— Extrait de page —
Lucy Parsons, la révoltée

mis en ligne le 14 janvier 2010
Naissance d’une militante anarchiste
Lucy est née en 1853 au Texas. Métisse, selon elle d’un père indien Creek et d’une mère mexicaine, sans doute aussi des origines afro-américaines. Orpheline à trois ans, une enfance d’esclave. Elle rencontre Albert Parsons en 1870, un ancien soldat confédéré repenti. Ils se marient dans l’illégalité — les lois racistes du Texas interdisent le mariage « interracial ». Militant contre le racisme, Albert est exposé : il est menacé de pendaison, prend une balle dans la jambe. Sa femme et lui craignent pour leur vie et fuient Waco pour Chicago, en 1873.

— Consignes —
1 – D'après l'article sur Lucy Parsons, en quelle année le couple fuit-il Waco pour Chicago ?
2 – Reprenez l'article sur Lucy Parsons là où il s'arrête et poursuivez le récit.
Les enregistrements ont une autre provenance que l'article sur Lucy Parsons.

— Jeu de données —
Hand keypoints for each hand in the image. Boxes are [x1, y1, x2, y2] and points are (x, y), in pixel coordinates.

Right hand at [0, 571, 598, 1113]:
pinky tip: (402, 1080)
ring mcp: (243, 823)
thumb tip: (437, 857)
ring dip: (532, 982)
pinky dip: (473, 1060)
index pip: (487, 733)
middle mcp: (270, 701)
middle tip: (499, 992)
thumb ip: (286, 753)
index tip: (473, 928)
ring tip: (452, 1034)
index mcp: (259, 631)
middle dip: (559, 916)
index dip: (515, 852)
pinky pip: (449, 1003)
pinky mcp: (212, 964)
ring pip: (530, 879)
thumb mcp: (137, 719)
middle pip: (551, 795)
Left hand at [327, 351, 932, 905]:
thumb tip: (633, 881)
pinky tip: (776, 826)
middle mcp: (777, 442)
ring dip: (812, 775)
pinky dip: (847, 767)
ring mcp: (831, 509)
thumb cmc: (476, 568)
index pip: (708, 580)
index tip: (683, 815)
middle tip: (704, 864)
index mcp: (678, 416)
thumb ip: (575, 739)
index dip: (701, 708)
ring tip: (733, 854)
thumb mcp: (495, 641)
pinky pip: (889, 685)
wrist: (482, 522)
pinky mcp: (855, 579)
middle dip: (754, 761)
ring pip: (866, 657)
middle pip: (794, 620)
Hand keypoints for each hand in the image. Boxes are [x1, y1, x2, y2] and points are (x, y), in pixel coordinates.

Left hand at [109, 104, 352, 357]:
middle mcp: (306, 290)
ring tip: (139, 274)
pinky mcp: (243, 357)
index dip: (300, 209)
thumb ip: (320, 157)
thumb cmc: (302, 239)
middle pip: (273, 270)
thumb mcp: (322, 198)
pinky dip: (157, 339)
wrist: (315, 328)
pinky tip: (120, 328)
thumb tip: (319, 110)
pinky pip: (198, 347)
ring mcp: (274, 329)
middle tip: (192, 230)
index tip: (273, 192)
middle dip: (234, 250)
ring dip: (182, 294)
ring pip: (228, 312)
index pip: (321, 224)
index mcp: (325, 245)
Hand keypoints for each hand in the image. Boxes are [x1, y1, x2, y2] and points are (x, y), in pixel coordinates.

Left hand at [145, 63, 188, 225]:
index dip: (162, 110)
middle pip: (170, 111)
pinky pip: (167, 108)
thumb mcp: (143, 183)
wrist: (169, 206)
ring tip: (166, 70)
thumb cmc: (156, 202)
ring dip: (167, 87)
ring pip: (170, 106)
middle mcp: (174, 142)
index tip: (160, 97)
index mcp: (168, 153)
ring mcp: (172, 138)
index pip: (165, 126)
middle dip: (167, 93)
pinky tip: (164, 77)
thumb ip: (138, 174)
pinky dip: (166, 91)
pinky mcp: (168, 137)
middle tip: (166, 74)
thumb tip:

— Réponses par consigne —
1 – En 1873.

2 –
Une ville où sévit la misère, le chômage et où, face à la montée des revendications sociales, s’exerce une répression policière impitoyable. Albert devient imprimeur mais son engagement dans l’anarchisme pacifiste le fait licencier et même interdire de travail dans l’imprimerie. Lucy ouvre une petite boutique de couture pour élever les deux enfants. Avec son amie Lizzie Swank, elle y accueille des réunions de travailleuses du vêtement. Elle s’engage aussi contre l’exclusion : celle des sans-logis, des chômeurs, des mutilés… à Noël 1885, elle conduit une manifestation de miséreux en sonnant les cloches des maisons bourgeoises. Elle se tourne vers le socialisme révolutionnaire et rédige ses premiers articles (Socialist, Scribner’s Magazine).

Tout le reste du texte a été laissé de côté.